=== Text provided ===

Not necessarily pushing gameplay physics to the gpu means you have to communicate it back to the cpu for every rendered frame which can be quite slow. It also means the GPU requirements will go up since the GPU will have to run a (depending on your Vessel) very demanding workload which means the same people who now complain because they have a slow CPU will complain because their GPU is too weak. Another problem is the lack of a standardized approach to the problem. Use physX - Radeon users are left out. Use OpenCl, users with older cards are left out. Meaning: You have to to the same work three times, without even reaching all customers (and we haven't even talked about mac and linux - some driver has weird quirks? -> gl with the hate mail). Its just plain wishful thinking to say that squad can implement what AAA studios (let's say crytek and dice since they write their own engines) have not done because it is just not feasible as of today due to the splintered landscape that are gaming PCs ... or "laptops" ... or whatever.

=== Records provided ===

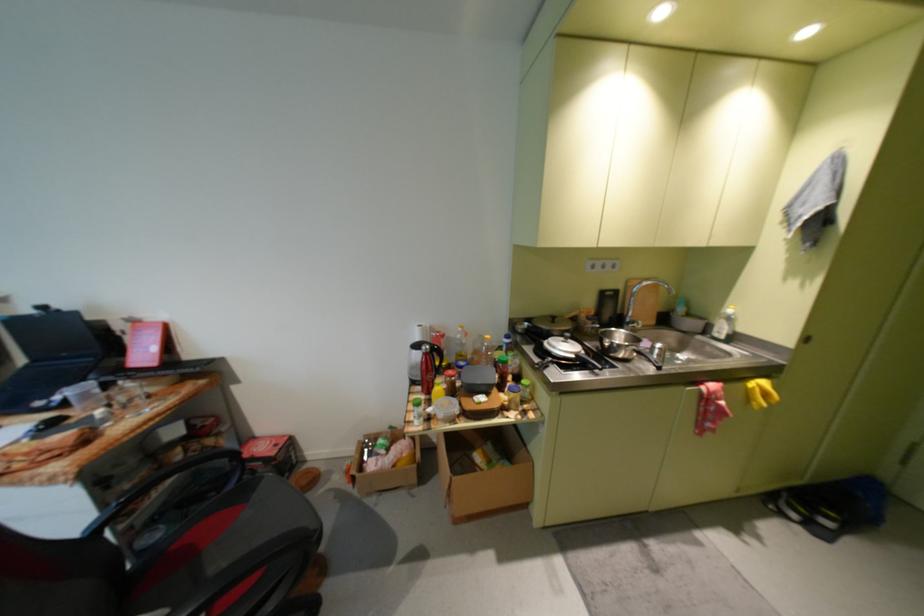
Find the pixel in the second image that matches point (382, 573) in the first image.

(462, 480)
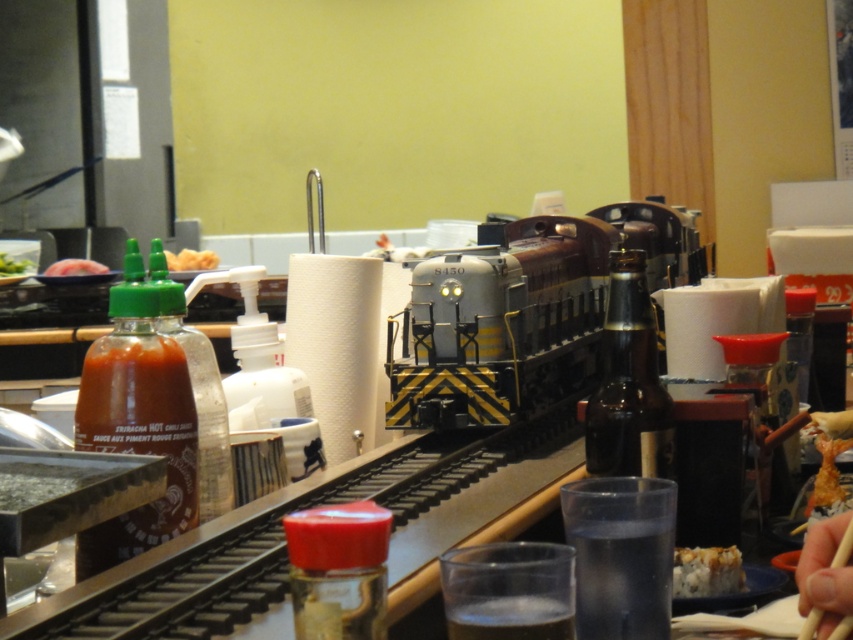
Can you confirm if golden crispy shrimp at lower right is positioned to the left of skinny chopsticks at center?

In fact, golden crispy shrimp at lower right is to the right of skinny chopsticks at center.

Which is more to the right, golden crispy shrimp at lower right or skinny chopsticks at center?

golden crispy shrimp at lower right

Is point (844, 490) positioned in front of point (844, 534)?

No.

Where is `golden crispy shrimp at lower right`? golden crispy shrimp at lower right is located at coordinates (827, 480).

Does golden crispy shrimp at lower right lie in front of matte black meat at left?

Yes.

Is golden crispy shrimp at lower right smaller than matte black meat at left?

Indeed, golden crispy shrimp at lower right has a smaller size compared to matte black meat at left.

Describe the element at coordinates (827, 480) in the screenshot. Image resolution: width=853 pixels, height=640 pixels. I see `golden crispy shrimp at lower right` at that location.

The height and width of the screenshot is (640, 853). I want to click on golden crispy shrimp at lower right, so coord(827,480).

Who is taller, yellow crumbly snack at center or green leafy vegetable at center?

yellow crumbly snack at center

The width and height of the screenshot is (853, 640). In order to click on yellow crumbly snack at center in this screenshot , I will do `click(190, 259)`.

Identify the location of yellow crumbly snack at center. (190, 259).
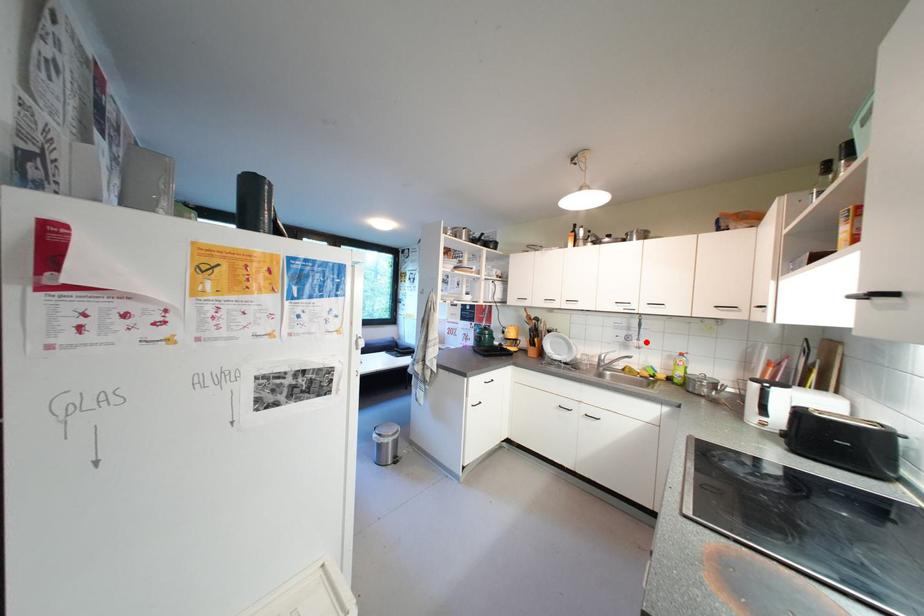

===

— Parts of the exercise —
1 > Please output, word for word, the stretch of the records from the line containing "The width and" through the end of the records, leaving out any pictures.
2 > Write the next part of the post about running game physics on the GPU, starting after its final sentence.
The records are unrelated to the post about running game physics on the GPU.

— Responses for each task —
1 >
The width and height of the screenshot is (853, 640). In order to click on yellow crumbly snack at center in this screenshot , I will do `click(190, 259)`.

Identify the location of yellow crumbly snack at center. (190, 259).

2 >
Best course would be when unity will utilitze a multithreading enabled physics solver (physx supports this too, or another library such as havok or bullet). This would balance CPU and GPU demands out - especially since GPU demands will propably rise due to new features such as clouds, etc.

Also Keep in mind that most of the "10x speedup over cpu"or "awesome effects" claims were just inflated marketing talk by nVidia since they deliberately limited cpu-physx to ancient x87 code and single threading to manufacture a marketing advantage for their cards.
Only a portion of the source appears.